> [TASK]: Repeat the listing below word for word, from the line containing "November 23, 2025" up to and including the last line of the listing. Leave the pictures out of your answer.

****************************************

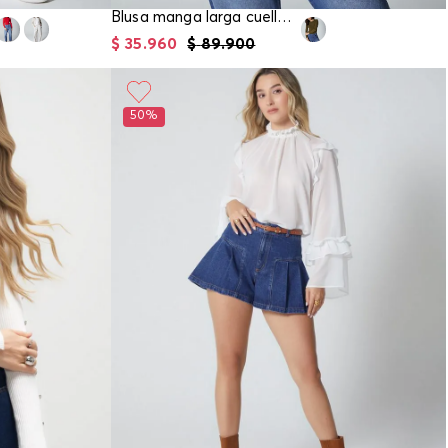
Blusa manga larga cuello redondo para mu
$
35
.
960
$
89
.
900
50%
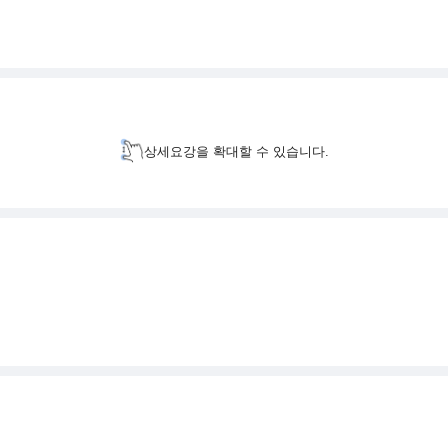
상세요강을 확대할 수 있습니다.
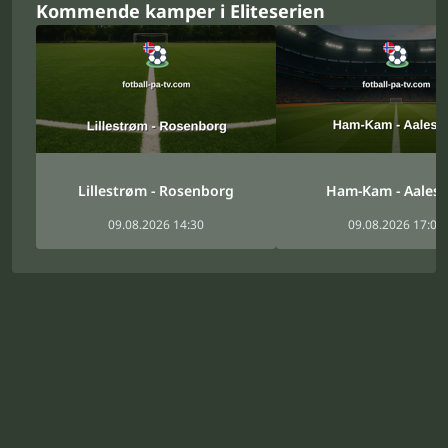
Kommende kamper i Eliteserien
Lillestrøm - Rosenborg
Ham-Kam - Aales
09.08.2026 14:30
09.08.2026 17:00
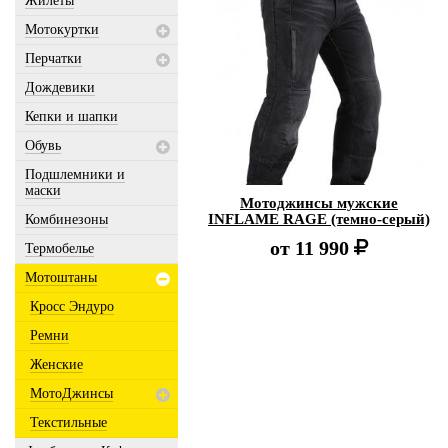
Жилеты
Мотокуртки
Перчатки
Дождевики
Кепки и шапки
Обувь
Подшлемники и
маски
Мотоджинсы мужские
INFLAME RAGE (темно-серый)
Комбинезоны
от
11 990
Термобелье
Мотоштаны
Кросс Эндуро
Ремни
Женские
МотоДжинсы
Текстильные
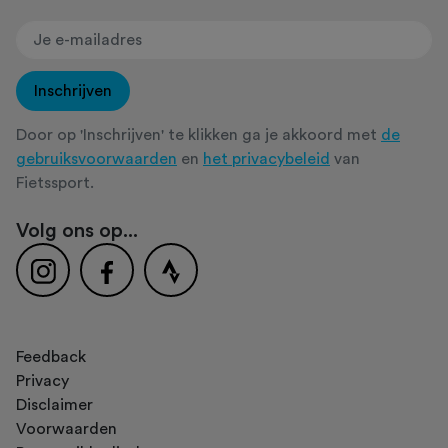
Inschrijven
Door op 'Inschrijven' te klikken ga je akkoord met
de
gebruiksvoorwaarden
en
het privacybeleid
van
Fietssport.
Volg ons op...
Feedback
Privacy
Disclaimer
Voorwaarden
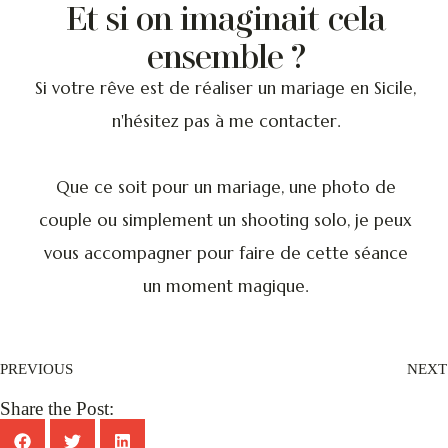
Et si on imaginait cela
ensemble ?
Si votre rêve est de réaliser un mariage en Sicile,
n'hésitez pas à me contacter.
Que ce soit pour un mariage, une photo de
couple ou simplement un shooting solo, je peux
vous accompagner pour faire de cette séance
un moment magique.
PREVIOUS
NEXT
Share the Post:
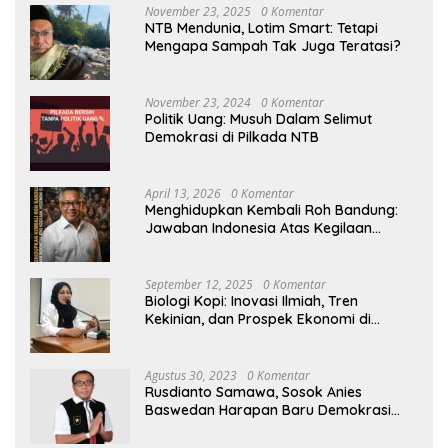
November 23, 2025
0 Komentar
NTB Mendunia, Lotim Smart: Tetapi
Mengapa Sampah Tak Juga Teratasi?
November 23, 2024
0 Komentar
Politik Uang: Musuh Dalam Selimut
Demokrasi di Pilkada NTB
April 13, 2026
0 Komentar
Menghidupkan Kembali Roh Bandung:
Jawaban Indonesia Atas Kegilaan
Hegemoni Global
September 12, 2025
0 Komentar
Biologi Kopi: Inovasi Ilmiah, Tren
Kekinian, dan Prospek Ekonomi di
Tengah Dinamika Politik Agraria
Agustus 30, 2023
0 Komentar
Rusdianto Samawa, Sosok Anies
Baswedan Harapan Baru Demokrasi
Indonesia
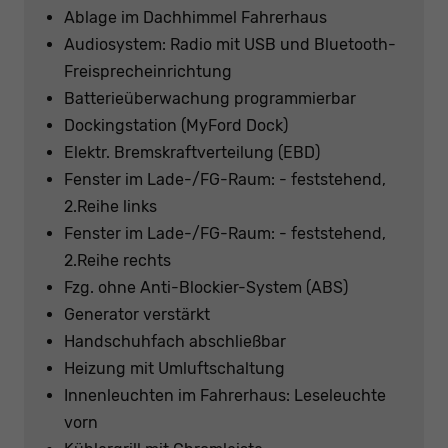
Ablage im Dachhimmel Fahrerhaus
Audiosystem: Radio mit USB und Bluetooth-
Freisprecheinrichtung
Batterieüberwachung programmierbar
Dockingstation (MyFord Dock)
Elektr. Bremskraftverteilung (EBD)
Fenster im Lade-/FG-Raum: - feststehend,
2.Reihe links
Fenster im Lade-/FG-Raum: - feststehend,
2.Reihe rechts
Fzg. ohne Anti-Blockier-System (ABS)
Generator verstärkt
Handschuhfach abschließbar
Heizung mit Umluftschaltung
Innenleuchten im Fahrerhaus: Leseleuchte
vorn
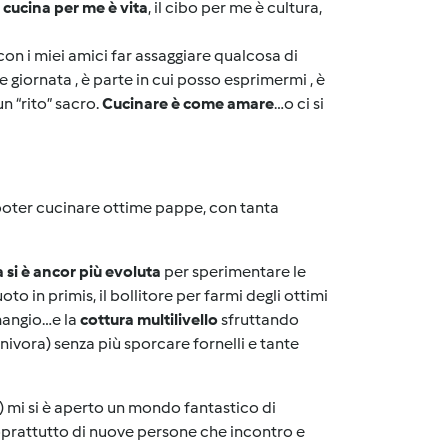
a cucina per me è vita
, il cibo per me è cultura,
con i miei amici far assaggiare qualcosa di
e giornata , è parte in cui posso esprimermi , è
n “rito” sacro.
Cucinare è come amare
…o ci si
 poter cucinare ottime pappe, con tanta
 si è ancor più evoluta
per sperimentare le
 in primis, il bollitore per farmi degli ottimi
mangio…e la
cottura multilivello
sfruttando
nivora) senza più sporcare fornelli e tante
) mi si è aperto un mondo fantastico di
 soprattutto di nuove persone che incontro e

****************************************

> [ANSWER TO THIS TASK]:
November 23, 2025
0 Komentar
NTB Mendunia, Lotim Smart: Tetapi
Mengapa Sampah Tak Juga Teratasi?
November 23, 2024
0 Komentar
Politik Uang: Musuh Dalam Selimut
Demokrasi di Pilkada NTB
April 13, 2026
0 Komentar
Menghidupkan Kembali Roh Bandung:
Jawaban Indonesia Atas Kegilaan
Hegemoni Global
September 12, 2025
0 Komentar
Biologi Kopi: Inovasi Ilmiah, Tren
Kekinian, dan Prospek Ekonomi di
Tengah Dinamika Politik Agraria
Agustus 30, 2023
0 Komentar
Rusdianto Samawa, Sosok Anies
Baswedan Harapan Baru Demokrasi
Indonesia
Ablage im Dachhimmel Fahrerhaus
Audiosystem: Radio mit USB und Bluetooth-
Freisprecheinrichtung
Batterieüberwachung programmierbar
Dockingstation (MyFord Dock)
Elektr. Bremskraftverteilung (EBD)
Fenster im Lade-/FG-Raum: - feststehend,
2.Reihe links
Fenster im Lade-/FG-Raum: - feststehend,
2.Reihe rechts
Fzg. ohne Anti-Blockier-System (ABS)
Generator verstärkt
Handschuhfach abschließbar
Heizung mit Umluftschaltung
Innenleuchten im Fahrerhaus: Leseleuchte
vorn
a cucina per me è vita
, il cibo per me è cultura,
con i miei amici far assaggiare qualcosa di
e giornata , è parte in cui posso esprimermi , è
n “rito” sacro.
Cucinare è come amare
…o ci si
 poter cucinare ottime pappe, con tanta
 si è ancor più evoluta
per sperimentare le
 in primis, il bollitore per farmi degli ottimi
mangio…e la
cottura multilivello
sfruttando
nivora) senza più sporcare fornelli e tante
) mi si è aperto un mondo fantastico di
 soprattutto di nuove persone che incontro e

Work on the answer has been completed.